Daima anımsadığı şey, kılıç kuşanması ve padişahlık dönemiydi. Küçük yaşta tahta çıktı biliyorsunuz.
Diğer bir Osmanlı padişahını yazmak ister misiniz?
-III. Selim’i yazmak isterim. (gülüyor)
Abdülhamid, Abdülaziz, Mecnun İbrahim üzere padişahların hayatlarını merak etmekle kalmayıp, yazmak da istemişimdir. Daha çok insan dramlarıyla öne çıkan padişahları. Meczup Mustafa’yı mesela, ya da Genç Osman…
Genç Osman’ın çok acı aslında.
Türkiye’nin yakın tarihini yazmayı düşünüyor musunuz?

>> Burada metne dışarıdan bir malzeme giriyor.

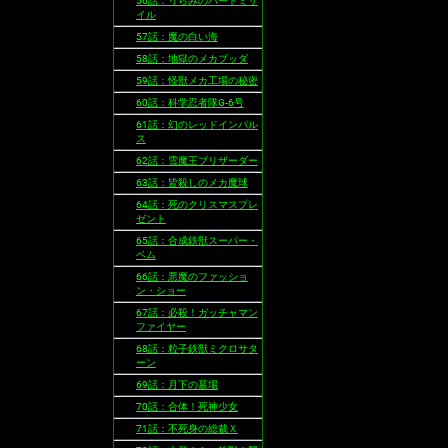
56話：うらみのバードミサ
イル
57話：魔の白い海
58話：地獄のメカブッダ
59話：怪獣メカ工場の秘密
60話：科学忍者隊G-6号
61話：幻のレッドインパル
ス
62話：雪魔王ブリザーダー
63話：皆殺しのメカ魔球
64話：死のクリスマスプレ
ゼント
65話：合成鉄獣スーパー・
ベム
66話：悪魔のファッショ
ン・ショー
67話：必殺！ガッチャマン
ファイヤー
68話：粒子鉄獣ミクロサタ
ーン
69話：月下の墓場
70話：合体！死神少女
71話：不死身の総裁Ｘ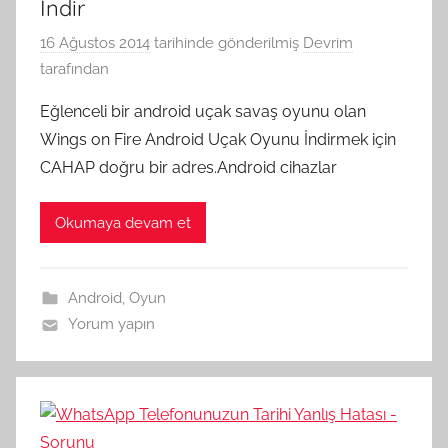
İndir
16 Ağustos 2014
tarihinde gönderilmiş
Devrim
tarafından
Eğlenceli bir android uçak savaş oyunu olan
Wings on Fire Android Uçak Oyunu İndirmek için
CAHAP doğru bir adres.Android cihazlar
Okumaya devam et
Android
,
Oyun
Yorum yapın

-Sadece Türkiye’nin bir devrini ele alarak yazmadım. Romanlarımda sık sık yakın tarihe vurgu yaptım esasen.
Yazılarını hala daktiloyla yazıyorsunuz. Neden?
–Beceremedim bilgisayarla yazmayı. (Gülüyor)
Edebi hayatınızı etkileyen Türk ve dünya edebiyatından birkaç isim saysanız kim olur bunlar?
-Behçet Necatigil’i saymadan olmaz tabi. Oktay Rıfat, Atilla İlhan, Edip Cansever ve neslim olan Erendiz Etasü’yü anmak isterim. Batı edebiyatında Dostoyevski ve Tolstoy’un yanı sıra pek çok muharririn tesirinde kaldım.
Ve tabi ki Ahmet Hamdi Tanpınar…
Yeni bir çalışma var mı?
Var…
Burada bahsettiğim tek parti evresiyle ilgili bir şey var. Tek parti devrine ilişkin bir evrakım var. Onu tekrardan yazıyorum.
Tam Demokrat Parti’nin ortaya çıkışıyla başlayan bir periyot. Uzun yılların bir birikimi olduğu için sonbahara yanlışsız raflarda olur diye düşünüyorum.